- [PROBLEM REQUIREMENTS] Please return, unchanged, every line of the data below that contains the string "mais".

- [INFORMATION GIVEN]
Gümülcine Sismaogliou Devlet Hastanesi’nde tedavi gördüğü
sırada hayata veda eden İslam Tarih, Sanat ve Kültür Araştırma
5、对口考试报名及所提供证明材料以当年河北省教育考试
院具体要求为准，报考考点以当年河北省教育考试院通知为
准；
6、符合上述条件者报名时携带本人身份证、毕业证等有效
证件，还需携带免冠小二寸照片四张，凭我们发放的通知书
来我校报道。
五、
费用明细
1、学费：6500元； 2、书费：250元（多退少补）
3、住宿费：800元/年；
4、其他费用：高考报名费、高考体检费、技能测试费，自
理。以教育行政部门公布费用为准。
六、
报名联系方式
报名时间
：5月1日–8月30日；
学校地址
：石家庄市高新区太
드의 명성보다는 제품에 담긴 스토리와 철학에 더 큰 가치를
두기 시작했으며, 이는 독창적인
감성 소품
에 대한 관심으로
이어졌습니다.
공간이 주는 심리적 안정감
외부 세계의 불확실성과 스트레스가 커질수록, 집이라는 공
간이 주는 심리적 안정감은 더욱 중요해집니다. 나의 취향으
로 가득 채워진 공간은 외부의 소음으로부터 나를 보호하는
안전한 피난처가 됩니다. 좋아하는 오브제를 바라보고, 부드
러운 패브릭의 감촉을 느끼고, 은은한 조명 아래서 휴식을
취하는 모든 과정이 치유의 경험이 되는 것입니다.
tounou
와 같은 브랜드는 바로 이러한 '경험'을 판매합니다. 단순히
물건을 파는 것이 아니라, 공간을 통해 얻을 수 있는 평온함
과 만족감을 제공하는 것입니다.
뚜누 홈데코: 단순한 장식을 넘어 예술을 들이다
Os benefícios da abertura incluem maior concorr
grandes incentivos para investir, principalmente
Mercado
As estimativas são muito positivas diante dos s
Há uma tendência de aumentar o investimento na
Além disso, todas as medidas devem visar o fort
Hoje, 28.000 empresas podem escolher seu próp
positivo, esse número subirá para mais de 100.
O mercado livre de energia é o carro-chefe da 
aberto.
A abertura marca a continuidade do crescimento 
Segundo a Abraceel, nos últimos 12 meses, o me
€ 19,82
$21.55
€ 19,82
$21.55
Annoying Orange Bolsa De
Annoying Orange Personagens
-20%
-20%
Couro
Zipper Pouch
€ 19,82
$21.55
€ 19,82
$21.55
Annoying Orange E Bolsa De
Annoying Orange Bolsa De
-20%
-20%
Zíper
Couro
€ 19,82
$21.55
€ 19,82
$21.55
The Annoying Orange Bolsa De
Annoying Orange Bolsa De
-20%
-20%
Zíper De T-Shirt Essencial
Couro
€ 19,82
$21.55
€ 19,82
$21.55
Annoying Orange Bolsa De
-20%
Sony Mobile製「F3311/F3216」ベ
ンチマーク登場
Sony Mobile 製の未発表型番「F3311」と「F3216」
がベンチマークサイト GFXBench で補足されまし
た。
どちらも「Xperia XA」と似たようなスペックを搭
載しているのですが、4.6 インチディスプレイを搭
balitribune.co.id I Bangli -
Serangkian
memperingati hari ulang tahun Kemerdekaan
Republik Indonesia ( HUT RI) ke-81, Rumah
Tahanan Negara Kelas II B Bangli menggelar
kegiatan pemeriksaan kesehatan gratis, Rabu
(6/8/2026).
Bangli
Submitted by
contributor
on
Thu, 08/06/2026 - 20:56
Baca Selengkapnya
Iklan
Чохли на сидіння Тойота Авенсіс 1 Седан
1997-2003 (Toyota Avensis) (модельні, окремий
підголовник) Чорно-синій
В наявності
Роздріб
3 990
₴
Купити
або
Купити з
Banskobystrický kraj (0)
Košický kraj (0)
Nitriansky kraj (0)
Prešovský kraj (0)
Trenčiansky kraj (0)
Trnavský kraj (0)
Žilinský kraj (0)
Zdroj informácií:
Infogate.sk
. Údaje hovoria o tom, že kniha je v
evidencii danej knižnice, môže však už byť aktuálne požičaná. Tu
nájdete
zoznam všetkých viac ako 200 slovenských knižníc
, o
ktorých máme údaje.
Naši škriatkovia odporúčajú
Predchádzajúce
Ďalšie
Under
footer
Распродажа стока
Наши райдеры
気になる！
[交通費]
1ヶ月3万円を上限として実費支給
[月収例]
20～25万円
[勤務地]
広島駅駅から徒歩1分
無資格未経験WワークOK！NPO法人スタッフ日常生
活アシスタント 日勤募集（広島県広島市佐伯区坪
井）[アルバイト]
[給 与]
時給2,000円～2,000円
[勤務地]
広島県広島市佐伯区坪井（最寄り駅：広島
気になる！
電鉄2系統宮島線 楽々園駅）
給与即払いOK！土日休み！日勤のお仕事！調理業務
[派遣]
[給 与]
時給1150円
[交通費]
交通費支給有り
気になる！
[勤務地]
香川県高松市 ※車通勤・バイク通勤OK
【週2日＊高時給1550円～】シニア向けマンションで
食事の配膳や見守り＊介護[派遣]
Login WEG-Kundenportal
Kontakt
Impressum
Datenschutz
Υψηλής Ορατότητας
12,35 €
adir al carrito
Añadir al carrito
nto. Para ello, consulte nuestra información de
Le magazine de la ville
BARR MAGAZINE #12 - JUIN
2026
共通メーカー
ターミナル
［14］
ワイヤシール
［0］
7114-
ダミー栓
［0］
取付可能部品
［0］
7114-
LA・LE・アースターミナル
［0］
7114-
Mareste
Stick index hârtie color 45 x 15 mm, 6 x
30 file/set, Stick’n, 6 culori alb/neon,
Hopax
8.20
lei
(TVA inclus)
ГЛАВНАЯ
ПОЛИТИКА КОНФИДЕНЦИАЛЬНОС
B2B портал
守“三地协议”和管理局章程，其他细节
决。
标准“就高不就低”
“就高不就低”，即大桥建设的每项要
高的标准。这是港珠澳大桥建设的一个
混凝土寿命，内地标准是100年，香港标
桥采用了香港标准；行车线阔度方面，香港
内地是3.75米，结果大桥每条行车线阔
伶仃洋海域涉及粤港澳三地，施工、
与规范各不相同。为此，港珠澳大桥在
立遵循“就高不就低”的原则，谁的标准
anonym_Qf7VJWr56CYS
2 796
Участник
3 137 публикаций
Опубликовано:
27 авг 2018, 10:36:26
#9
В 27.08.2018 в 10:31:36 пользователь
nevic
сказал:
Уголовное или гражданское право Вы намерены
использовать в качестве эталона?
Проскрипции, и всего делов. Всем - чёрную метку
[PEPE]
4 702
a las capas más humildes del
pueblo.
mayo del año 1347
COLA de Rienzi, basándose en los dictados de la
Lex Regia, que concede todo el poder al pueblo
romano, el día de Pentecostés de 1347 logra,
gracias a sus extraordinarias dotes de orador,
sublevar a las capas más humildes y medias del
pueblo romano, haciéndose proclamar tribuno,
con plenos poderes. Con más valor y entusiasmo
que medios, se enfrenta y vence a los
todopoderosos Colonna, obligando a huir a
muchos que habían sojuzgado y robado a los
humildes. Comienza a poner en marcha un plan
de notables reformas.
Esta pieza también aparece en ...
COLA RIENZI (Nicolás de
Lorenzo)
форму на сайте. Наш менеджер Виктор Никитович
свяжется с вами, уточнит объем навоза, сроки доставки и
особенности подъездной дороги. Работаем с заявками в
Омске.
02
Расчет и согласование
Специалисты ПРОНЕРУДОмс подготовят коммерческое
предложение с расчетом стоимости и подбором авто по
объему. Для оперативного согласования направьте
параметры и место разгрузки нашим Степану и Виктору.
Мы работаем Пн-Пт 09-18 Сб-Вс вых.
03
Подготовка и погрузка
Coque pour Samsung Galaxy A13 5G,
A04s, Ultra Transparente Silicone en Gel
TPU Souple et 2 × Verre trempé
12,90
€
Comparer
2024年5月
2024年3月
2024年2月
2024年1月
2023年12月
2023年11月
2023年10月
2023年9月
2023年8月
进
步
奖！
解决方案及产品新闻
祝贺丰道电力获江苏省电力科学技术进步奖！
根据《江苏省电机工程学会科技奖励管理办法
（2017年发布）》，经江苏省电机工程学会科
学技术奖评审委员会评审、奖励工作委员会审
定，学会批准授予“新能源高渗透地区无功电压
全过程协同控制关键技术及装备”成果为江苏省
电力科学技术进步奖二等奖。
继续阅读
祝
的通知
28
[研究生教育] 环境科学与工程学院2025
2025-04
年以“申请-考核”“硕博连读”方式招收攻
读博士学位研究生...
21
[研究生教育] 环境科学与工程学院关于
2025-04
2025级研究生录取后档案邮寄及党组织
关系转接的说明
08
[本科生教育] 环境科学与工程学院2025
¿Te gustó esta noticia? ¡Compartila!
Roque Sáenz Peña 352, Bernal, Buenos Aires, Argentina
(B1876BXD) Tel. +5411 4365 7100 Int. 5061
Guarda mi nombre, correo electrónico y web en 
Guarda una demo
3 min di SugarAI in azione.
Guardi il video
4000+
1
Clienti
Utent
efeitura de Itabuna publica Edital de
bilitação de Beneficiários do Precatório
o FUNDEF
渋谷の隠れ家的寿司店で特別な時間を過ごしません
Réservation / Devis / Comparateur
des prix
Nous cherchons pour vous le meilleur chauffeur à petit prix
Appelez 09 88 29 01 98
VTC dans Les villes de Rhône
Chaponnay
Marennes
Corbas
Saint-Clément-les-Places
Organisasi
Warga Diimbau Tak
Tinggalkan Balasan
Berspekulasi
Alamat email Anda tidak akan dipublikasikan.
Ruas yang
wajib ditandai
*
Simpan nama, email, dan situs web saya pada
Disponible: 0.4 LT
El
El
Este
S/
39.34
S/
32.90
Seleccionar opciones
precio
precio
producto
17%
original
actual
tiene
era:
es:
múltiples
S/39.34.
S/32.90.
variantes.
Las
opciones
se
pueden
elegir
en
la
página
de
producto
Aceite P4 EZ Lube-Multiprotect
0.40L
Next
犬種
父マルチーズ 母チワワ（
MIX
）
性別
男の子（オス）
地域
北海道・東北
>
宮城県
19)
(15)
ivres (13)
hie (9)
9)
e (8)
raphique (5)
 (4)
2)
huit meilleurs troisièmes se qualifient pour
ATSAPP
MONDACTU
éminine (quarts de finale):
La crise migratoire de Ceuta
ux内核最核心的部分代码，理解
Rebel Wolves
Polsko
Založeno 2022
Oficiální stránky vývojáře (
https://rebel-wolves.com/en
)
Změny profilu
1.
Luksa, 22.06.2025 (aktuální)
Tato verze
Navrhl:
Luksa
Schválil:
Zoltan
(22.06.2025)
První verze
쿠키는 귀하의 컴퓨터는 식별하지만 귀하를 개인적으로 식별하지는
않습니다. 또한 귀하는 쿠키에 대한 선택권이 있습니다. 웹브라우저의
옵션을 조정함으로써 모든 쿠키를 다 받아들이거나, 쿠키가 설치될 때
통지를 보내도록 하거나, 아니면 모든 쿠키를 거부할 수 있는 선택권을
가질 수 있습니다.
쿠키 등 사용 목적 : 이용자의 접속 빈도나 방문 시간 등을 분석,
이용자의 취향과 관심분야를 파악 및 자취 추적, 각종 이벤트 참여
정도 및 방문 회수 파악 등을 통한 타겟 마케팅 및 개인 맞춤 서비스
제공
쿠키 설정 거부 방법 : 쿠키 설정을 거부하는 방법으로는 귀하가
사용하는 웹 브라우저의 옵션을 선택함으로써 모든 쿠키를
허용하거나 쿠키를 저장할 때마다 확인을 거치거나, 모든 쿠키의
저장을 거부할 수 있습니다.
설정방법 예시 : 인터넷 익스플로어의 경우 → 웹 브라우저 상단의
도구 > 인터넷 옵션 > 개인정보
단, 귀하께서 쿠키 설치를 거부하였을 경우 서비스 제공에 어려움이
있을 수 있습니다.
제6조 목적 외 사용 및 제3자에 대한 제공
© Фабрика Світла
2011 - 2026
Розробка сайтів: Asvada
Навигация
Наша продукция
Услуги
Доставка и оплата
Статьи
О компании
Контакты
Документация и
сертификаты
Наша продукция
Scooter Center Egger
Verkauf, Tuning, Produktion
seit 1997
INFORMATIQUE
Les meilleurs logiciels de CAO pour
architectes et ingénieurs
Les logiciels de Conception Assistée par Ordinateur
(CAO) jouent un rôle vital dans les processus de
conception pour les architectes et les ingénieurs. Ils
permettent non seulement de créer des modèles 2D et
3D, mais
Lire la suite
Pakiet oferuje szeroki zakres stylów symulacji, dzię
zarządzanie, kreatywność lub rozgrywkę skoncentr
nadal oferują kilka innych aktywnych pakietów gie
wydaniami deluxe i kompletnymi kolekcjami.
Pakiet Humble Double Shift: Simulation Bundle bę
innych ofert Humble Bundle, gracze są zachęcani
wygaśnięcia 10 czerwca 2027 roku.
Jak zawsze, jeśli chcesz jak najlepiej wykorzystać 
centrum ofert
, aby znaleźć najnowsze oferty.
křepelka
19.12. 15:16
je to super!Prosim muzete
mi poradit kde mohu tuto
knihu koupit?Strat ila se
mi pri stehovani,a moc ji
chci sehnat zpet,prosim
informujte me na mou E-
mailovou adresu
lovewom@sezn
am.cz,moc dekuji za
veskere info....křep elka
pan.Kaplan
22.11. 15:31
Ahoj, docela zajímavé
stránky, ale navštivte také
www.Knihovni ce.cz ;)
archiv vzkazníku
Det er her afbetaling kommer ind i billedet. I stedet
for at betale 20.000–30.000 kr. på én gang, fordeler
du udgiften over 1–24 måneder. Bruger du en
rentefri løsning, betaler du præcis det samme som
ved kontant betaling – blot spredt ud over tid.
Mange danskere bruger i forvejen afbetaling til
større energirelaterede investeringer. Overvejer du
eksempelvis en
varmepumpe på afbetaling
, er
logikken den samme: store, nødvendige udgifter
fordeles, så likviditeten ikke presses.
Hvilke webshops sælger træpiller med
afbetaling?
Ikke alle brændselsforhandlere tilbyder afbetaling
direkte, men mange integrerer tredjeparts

- [OUTPUT BELOW]
positivo, esse número subirá para mais de 100.
3D, mais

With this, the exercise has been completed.